* **SOURCE RECORDS**:
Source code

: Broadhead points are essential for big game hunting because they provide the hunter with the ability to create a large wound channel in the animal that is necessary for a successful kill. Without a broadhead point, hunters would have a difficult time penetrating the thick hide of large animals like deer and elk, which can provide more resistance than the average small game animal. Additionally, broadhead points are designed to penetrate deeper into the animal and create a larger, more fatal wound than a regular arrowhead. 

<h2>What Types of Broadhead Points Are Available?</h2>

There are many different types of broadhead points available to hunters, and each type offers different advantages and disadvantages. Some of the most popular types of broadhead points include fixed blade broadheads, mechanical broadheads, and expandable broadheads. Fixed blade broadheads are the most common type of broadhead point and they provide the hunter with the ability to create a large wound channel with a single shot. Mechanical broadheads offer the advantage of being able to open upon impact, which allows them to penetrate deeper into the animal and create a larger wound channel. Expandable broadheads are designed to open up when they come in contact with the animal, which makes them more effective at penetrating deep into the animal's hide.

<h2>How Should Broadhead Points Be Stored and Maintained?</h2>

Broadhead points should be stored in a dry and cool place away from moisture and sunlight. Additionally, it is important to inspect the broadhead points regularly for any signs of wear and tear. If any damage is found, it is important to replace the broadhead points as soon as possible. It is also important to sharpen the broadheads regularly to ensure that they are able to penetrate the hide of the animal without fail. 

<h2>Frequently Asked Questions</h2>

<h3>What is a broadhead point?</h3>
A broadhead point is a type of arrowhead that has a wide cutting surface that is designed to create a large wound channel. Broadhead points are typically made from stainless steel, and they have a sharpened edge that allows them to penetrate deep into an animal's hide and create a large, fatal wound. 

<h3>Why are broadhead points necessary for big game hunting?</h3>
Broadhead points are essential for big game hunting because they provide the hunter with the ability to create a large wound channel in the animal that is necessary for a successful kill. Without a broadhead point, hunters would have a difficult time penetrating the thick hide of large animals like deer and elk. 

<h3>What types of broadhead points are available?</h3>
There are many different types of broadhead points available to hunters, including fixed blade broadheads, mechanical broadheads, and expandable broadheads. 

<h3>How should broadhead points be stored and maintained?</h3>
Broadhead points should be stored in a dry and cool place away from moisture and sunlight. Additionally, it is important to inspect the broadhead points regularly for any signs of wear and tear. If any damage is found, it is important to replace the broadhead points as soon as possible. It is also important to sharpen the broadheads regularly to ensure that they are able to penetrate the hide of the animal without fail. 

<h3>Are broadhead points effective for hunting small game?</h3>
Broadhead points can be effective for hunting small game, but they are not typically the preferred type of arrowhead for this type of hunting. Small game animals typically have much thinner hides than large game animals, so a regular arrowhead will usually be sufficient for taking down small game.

* **TASK GOAL**: Lines with "What": find them in the data and copy each one.

* **YOUR RESPONSE**:
<h2>What Types of Broadhead Points Are Available?</h2>
<h3>What is a broadhead point?</h3>
<h3>What types of broadhead points are available?</h3>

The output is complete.